The poster which encouraged staff to get customers to spend and extra 50p on each store visit was spotted by a surprised shopper named Chris Dodd and immediately tweeted to the world.
The ‘Save More’ Strategy
The second strategy for getting your customers to spend more may at first appear counter-intuitive. It is to help them to save more.
That is the route taken by the Lidl chain which quickly turned the Sainsbury’s slip into a marketing opportunity.
As reported in Retail Week the message from the German discount chain was ‘we want to save people as many 50ps as possible’.
The strategy is ‘save our customers money and that will encourage them to do more of their shopping with us. They save, we sell more. It is a real win-win’. Plus it is a much more palatable message for the buyer to hear.
Both posters have the same objective – to increase sales and profits, relative to competitors. But they evidence two different ways about doing it.
The question for sellers is what poster are we holding up to our customers: Is it the message ‘spend more’ or ‘save more’? Moreover do our customers see us as being in their targets and budgets?
Confirming Buyer Suspicions
Featuring prominently first on social media and then in the general press, the Sainsbury slip up has generated a lot of unwelcome publicity.
Yet, buyers would say that the Sainsbury slip-up confirms what they already know – ‘that salespeople just want to sell them more’. As the posters show however some sellers are better at disguising it than others.
Unfortunately most buyers believe that ‘salespeople will say anything just to get them to spend more money!’ That they are ‘only interested in is getting sale and earning sales commissions’. They know that ‘the only person’s target or budget that sellers are concerned with is their own’.

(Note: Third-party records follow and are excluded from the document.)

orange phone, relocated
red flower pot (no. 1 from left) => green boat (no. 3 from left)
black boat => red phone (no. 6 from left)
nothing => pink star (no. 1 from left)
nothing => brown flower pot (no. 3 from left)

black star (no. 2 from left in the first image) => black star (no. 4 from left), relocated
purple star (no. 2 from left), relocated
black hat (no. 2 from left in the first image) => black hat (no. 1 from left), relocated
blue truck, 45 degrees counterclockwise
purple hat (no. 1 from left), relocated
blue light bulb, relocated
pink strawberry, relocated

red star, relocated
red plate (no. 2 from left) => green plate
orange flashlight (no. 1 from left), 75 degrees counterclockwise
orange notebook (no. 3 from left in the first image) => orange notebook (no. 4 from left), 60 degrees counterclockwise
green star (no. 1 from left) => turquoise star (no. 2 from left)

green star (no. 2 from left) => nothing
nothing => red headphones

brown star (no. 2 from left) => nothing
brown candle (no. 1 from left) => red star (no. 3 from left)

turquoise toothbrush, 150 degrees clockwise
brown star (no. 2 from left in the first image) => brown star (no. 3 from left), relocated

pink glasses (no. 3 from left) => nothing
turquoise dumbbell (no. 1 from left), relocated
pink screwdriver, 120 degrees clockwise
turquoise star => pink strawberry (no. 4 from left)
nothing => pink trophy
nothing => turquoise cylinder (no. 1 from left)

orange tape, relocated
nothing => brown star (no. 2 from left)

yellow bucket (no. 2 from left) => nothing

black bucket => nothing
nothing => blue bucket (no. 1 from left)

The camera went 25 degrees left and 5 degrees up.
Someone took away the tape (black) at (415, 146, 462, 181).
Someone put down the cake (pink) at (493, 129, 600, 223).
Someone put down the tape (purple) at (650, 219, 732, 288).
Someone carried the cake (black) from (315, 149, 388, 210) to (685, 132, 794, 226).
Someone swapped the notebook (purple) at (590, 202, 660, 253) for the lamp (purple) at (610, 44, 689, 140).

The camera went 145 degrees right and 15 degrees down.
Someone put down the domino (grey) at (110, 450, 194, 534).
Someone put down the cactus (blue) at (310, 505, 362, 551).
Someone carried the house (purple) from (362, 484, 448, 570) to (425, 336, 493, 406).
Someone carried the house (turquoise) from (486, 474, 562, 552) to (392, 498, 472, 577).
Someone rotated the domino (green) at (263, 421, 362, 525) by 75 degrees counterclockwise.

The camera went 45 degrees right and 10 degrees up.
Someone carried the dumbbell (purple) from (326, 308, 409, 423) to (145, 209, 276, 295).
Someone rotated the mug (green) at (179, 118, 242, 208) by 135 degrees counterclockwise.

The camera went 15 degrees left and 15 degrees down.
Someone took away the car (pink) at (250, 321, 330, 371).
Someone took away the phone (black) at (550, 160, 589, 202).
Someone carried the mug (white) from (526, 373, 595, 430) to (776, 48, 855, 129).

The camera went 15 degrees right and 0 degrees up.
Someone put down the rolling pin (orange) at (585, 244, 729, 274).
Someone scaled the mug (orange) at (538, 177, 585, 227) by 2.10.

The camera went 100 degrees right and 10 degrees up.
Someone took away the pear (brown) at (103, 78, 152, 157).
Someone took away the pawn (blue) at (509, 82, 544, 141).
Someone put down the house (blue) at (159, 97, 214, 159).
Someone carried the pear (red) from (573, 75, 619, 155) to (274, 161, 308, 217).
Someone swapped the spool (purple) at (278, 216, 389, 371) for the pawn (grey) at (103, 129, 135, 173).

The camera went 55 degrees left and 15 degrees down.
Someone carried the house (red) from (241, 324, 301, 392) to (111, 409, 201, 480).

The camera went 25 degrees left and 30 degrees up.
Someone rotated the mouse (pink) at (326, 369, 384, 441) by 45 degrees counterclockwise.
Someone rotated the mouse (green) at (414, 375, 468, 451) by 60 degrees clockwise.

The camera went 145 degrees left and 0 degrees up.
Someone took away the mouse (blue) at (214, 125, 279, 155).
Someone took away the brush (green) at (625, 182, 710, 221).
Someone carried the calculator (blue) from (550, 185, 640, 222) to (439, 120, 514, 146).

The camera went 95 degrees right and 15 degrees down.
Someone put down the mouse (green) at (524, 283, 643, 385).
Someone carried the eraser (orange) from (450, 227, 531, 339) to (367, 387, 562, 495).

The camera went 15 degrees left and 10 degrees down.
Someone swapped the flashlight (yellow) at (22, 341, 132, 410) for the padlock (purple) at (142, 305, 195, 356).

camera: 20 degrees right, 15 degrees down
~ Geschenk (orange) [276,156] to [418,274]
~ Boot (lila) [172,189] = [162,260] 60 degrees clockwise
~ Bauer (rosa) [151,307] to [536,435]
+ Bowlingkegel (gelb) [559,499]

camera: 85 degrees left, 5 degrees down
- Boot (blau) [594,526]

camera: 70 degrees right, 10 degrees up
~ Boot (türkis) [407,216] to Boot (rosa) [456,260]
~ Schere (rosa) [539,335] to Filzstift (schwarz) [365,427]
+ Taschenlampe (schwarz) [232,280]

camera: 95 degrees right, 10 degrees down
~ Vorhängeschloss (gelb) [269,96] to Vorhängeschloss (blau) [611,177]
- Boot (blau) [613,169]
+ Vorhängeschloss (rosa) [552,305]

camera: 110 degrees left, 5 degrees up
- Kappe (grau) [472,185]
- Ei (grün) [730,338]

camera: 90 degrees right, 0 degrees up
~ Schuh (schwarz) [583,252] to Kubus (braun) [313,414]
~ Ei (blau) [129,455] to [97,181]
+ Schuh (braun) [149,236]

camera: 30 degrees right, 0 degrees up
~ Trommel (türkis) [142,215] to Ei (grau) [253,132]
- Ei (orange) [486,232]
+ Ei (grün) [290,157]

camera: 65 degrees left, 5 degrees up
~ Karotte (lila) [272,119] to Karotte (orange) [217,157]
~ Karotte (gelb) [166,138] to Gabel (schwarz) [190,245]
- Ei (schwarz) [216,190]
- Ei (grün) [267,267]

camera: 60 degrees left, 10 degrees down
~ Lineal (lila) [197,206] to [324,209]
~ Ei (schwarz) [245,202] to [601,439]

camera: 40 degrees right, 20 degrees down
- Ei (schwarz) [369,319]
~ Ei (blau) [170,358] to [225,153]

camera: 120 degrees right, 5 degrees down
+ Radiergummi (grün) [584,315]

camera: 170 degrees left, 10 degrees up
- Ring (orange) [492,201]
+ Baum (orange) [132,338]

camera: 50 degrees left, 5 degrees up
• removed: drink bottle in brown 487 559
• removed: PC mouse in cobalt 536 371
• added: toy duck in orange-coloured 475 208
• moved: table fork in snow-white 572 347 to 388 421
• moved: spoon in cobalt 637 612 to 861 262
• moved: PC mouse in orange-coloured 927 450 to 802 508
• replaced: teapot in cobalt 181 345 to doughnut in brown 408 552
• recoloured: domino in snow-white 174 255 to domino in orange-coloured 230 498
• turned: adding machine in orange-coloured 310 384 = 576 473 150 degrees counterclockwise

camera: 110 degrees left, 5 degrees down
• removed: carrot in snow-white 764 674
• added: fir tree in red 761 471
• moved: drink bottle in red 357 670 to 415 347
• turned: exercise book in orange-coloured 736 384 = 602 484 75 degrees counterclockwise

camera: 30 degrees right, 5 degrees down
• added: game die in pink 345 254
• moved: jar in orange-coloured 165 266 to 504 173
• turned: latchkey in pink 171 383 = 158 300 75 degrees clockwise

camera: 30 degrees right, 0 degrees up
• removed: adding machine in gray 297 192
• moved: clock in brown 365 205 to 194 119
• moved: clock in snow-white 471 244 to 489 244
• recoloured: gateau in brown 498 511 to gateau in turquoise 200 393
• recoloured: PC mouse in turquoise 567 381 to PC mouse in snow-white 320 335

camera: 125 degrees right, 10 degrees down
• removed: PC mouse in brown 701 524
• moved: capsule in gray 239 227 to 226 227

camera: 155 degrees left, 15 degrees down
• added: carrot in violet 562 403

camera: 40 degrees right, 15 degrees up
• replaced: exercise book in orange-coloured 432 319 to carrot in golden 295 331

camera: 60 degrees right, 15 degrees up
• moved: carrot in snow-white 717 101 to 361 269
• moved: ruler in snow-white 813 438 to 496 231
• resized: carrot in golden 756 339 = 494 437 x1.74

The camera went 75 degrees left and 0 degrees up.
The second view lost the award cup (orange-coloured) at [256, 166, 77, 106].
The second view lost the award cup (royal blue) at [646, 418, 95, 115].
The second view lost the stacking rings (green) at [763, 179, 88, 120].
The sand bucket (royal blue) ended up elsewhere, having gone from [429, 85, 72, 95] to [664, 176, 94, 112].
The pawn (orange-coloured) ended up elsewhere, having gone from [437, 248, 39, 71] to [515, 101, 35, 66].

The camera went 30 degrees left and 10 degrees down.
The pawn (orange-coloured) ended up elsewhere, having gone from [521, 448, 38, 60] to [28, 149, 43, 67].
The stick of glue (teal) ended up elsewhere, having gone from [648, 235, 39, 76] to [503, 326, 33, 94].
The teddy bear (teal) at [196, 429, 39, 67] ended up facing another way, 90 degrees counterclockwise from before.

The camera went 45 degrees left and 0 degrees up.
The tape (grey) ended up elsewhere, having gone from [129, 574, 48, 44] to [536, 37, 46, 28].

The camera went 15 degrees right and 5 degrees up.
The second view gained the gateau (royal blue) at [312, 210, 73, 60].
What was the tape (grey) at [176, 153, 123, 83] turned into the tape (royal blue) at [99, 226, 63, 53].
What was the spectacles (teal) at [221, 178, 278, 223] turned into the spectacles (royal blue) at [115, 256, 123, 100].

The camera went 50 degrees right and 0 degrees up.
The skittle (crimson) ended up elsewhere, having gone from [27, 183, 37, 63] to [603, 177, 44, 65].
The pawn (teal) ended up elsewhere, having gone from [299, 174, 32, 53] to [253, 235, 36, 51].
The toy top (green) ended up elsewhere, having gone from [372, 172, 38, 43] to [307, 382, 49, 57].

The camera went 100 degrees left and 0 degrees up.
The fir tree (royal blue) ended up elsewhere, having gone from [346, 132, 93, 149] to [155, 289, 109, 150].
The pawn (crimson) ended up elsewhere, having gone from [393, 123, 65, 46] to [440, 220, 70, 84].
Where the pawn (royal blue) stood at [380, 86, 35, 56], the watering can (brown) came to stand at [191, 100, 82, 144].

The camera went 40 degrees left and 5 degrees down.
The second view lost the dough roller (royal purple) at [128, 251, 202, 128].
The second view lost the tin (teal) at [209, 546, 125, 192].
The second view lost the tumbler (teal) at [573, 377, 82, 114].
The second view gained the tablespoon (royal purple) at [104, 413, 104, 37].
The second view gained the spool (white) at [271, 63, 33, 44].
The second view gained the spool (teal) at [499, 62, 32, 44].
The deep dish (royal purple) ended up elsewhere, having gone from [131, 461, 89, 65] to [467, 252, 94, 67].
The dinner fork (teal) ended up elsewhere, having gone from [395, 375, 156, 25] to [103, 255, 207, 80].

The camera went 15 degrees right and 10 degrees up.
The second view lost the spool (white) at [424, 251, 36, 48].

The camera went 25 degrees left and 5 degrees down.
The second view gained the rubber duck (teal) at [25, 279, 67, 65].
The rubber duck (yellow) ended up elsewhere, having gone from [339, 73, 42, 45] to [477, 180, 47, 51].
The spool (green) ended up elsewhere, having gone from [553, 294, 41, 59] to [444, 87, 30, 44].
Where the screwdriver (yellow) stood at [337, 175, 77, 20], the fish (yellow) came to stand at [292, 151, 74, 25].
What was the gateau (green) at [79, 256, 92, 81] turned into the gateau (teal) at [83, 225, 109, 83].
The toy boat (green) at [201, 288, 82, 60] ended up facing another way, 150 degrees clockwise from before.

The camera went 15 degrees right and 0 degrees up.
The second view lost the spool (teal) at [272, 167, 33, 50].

The Sainsbury poster justifies these beliefs and as sellers we need to demonstrate that we are different. That we are genuinely interested in our customers and their needs (which so often includes making their money go farther).
Harsh Market Realities
Of course, behind the posters as an interesting anecdote for sellers, is a set of troubling market conditions for UK retailers (as well as retailers in other slowly recovering markets). As reported the UK’s Guardian newspaper retailers are faced with:
– A prolonged fall in real wages has encouraged consumers to shop around for bargains
– Spending on food fell 1.3% in the UK during 2013-2014, mainly due to increased competition from the new discount chains
– Consumers are focusing on wasting less food, buying little but more often.
In such market conditions marketers and sellers will by necessity ‘try every trick in the book’ and hope that some of them will work. Regardless there is another lesson from the Sainsbury’s slip:
Never print or say anything in front of your staff that you don’t want repeated in front of your customers. In a world of smart phones social media saying one thing in private and another in public just doesn’t work.